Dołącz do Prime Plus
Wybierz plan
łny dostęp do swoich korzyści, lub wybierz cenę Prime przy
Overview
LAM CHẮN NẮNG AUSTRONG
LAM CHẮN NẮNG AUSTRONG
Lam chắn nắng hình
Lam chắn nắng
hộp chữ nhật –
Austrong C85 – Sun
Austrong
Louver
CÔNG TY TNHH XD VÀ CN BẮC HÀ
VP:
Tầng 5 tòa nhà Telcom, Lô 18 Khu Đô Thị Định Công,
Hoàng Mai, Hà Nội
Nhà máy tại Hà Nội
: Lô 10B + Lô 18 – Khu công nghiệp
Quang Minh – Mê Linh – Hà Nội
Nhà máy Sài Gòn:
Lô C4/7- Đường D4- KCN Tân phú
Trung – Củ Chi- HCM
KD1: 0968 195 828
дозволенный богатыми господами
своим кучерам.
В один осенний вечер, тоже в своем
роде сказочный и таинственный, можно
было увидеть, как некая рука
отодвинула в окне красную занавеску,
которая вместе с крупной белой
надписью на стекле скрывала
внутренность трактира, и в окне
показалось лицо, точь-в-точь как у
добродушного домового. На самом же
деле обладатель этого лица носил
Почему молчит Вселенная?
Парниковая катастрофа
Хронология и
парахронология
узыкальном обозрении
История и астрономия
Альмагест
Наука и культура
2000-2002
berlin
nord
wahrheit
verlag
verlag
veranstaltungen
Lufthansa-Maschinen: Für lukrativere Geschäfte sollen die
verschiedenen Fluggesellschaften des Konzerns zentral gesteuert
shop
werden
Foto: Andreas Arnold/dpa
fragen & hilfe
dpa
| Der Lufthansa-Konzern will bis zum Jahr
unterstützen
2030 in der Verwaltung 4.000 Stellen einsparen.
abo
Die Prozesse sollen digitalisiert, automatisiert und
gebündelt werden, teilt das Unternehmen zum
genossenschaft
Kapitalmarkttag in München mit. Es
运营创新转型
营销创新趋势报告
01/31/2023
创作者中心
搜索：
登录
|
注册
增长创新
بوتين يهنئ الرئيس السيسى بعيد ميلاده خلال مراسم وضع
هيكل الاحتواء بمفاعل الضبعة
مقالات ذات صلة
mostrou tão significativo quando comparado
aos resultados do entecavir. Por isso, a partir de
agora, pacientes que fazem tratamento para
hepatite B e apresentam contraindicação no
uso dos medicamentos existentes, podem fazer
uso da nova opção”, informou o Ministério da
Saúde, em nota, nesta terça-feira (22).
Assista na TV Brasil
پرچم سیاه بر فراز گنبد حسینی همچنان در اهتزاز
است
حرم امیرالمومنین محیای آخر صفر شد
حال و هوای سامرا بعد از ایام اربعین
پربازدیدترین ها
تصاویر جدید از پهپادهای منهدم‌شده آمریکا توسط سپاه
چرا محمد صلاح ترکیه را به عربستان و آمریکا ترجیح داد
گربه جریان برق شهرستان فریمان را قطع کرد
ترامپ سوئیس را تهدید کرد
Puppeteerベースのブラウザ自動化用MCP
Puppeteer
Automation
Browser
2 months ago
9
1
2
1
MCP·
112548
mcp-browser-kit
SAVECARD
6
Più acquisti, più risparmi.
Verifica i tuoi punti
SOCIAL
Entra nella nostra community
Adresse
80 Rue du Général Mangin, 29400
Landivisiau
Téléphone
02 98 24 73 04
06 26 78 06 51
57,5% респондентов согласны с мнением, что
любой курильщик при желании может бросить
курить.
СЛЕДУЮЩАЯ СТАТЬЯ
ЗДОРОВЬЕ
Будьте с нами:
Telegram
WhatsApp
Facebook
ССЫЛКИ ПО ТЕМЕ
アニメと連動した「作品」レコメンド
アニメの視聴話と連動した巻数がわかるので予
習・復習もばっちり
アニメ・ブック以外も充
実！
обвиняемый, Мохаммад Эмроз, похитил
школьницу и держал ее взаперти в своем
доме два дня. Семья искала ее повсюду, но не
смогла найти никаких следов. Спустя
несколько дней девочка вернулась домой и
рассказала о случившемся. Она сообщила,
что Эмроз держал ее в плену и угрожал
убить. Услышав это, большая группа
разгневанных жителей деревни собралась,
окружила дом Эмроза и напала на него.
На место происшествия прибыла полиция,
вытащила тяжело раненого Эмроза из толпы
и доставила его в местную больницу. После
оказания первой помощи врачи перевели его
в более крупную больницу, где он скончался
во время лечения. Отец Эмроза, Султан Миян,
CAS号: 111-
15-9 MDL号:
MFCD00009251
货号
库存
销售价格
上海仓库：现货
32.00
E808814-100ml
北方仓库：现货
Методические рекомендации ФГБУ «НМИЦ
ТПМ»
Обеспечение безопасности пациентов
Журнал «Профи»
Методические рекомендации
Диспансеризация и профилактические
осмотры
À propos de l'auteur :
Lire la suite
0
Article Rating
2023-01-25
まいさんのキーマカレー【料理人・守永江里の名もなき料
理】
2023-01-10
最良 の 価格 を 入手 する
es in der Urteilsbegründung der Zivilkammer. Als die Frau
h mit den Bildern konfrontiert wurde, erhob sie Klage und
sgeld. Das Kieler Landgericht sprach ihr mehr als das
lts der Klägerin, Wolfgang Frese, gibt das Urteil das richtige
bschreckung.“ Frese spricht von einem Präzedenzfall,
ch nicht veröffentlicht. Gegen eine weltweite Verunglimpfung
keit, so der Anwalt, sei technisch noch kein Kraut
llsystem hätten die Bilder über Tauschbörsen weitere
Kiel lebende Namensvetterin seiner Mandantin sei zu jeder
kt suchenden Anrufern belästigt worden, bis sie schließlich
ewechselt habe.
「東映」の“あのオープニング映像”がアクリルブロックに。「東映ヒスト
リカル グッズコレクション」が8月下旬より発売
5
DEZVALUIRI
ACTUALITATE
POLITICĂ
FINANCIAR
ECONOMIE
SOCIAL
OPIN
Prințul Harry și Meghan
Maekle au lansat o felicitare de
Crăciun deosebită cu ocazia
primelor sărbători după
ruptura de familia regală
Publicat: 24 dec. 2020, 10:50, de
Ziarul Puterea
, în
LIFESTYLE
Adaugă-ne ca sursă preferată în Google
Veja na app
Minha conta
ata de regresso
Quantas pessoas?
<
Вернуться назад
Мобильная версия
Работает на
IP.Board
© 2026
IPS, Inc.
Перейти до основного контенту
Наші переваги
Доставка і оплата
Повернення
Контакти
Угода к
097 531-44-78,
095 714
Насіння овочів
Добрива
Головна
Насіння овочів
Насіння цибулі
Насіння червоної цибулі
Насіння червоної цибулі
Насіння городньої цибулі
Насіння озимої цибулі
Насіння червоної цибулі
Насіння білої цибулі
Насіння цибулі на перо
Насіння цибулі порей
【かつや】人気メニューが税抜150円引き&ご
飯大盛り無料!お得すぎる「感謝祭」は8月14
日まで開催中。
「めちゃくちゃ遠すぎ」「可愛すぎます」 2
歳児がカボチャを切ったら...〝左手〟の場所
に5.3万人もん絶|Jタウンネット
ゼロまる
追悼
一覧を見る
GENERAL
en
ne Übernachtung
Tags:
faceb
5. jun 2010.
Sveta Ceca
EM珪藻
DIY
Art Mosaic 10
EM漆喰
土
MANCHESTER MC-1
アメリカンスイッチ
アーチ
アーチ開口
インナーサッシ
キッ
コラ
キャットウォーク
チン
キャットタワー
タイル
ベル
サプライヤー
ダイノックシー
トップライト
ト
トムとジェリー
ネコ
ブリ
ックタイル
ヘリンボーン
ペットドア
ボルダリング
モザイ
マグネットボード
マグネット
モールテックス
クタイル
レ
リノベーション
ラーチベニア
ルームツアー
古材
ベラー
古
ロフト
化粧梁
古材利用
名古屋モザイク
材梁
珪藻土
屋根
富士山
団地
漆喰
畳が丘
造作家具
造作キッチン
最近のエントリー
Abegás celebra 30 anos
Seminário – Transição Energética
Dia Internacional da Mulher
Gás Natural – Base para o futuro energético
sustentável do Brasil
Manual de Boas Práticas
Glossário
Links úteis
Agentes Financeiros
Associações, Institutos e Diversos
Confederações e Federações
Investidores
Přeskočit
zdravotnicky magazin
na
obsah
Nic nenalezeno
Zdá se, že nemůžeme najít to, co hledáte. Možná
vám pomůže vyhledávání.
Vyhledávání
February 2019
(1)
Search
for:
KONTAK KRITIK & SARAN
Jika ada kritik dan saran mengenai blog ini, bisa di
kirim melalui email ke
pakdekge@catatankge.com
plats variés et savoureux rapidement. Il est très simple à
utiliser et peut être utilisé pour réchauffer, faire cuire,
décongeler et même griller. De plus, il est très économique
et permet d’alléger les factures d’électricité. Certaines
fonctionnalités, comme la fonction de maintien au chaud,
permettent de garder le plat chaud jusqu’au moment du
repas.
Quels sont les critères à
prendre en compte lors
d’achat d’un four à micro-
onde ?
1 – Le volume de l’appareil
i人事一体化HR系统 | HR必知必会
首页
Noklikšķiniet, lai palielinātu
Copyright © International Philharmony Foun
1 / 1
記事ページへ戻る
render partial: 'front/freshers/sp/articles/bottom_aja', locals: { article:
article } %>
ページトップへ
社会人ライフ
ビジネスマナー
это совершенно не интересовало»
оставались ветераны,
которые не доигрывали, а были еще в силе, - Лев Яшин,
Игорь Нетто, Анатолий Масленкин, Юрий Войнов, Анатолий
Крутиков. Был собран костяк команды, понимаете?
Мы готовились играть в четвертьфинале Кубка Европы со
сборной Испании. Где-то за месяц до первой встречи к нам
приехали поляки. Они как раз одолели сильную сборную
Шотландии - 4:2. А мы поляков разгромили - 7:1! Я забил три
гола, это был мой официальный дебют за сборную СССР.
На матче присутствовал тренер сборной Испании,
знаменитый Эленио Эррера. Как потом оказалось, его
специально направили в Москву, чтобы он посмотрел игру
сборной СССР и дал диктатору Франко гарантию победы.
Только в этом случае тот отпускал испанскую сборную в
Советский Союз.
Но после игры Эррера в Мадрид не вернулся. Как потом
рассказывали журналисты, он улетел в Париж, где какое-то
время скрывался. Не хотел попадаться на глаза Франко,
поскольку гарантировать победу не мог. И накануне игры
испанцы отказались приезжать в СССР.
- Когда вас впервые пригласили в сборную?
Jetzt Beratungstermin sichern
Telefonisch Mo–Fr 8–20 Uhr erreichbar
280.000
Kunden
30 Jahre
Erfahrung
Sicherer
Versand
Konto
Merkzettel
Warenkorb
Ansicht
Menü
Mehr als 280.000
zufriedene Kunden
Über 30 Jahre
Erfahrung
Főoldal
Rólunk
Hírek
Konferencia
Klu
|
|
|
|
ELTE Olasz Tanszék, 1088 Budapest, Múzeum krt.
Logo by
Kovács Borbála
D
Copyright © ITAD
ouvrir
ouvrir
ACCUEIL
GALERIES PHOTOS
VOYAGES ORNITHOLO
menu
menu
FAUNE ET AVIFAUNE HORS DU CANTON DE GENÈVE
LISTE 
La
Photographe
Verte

- - -

[What to do] In the listing above, find the line with "Мобильная версия" and the line with "utiliser et peut"; set down exactly those two lines and every line between them, nothing more.

[Response area]
Мобильная версия
Работает на
IP.Board
© 2026
IPS, Inc.
Перейти до основного контенту
Наші переваги
Доставка і оплата
Повернення
Контакти
Угода к
097 531-44-78,
095 714
Насіння овочів
Добрива
Головна
Насіння овочів
Насіння цибулі
Насіння червоної цибулі
Насіння червоної цибулі
Насіння городньої цибулі
Насіння озимої цибулі
Насіння червоної цибулі
Насіння білої цибулі
Насіння цибулі на перо
Насіння цибулі порей
【かつや】人気メニューが税抜150円引き&ご
飯大盛り無料!お得すぎる「感謝祭」は8月14
日まで開催中。
「めちゃくちゃ遠すぎ」「可愛すぎます」 2
歳児がカボチャを切ったら...〝左手〟の場所
に5.3万人もん絶|Jタウンネット
ゼロまる
追悼
一覧を見る
GENERAL
en
ne Übernachtung
Tags:
faceb
5. jun 2010.
Sveta Ceca
EM珪藻
DIY
Art Mosaic 10
EM漆喰
土
MANCHESTER MC-1
アメリカンスイッチ
アーチ
アーチ開口
インナーサッシ
キッ
コラ
キャットウォーク
チン
キャットタワー
タイル
ベル
サプライヤー
ダイノックシー
トップライト
ト
トムとジェリー
ネコ
ブリ
ックタイル
ヘリンボーン
ペットドア
ボルダリング
モザイ
マグネットボード
マグネット
モールテックス
クタイル
レ
リノベーション
ラーチベニア
ルームツアー
古材
ベラー
古
ロフト
化粧梁
古材利用
名古屋モザイク
材梁
珪藻土
屋根
富士山
団地
漆喰
畳が丘
造作家具
造作キッチン
最近のエントリー
Abegás celebra 30 anos
Seminário – Transição Energética
Dia Internacional da Mulher
Gás Natural – Base para o futuro energético
sustentável do Brasil
Manual de Boas Práticas
Glossário
Links úteis
Agentes Financeiros
Associações, Institutos e Diversos
Confederações e Federações
Investidores
Přeskočit
zdravotnicky magazin
na
obsah
Nic nenalezeno
Zdá se, že nemůžeme najít to, co hledáte. Možná
vám pomůže vyhledávání.
Vyhledávání
February 2019
(1)
Search
for:
KONTAK KRITIK & SARAN
Jika ada kritik dan saran mengenai blog ini, bisa di
kirim melalui email ke
pakdekge@catatankge.com
plats variés et savoureux rapidement. Il est très simple à
utiliser et peut être utilisé pour réchauffer, faire cuire,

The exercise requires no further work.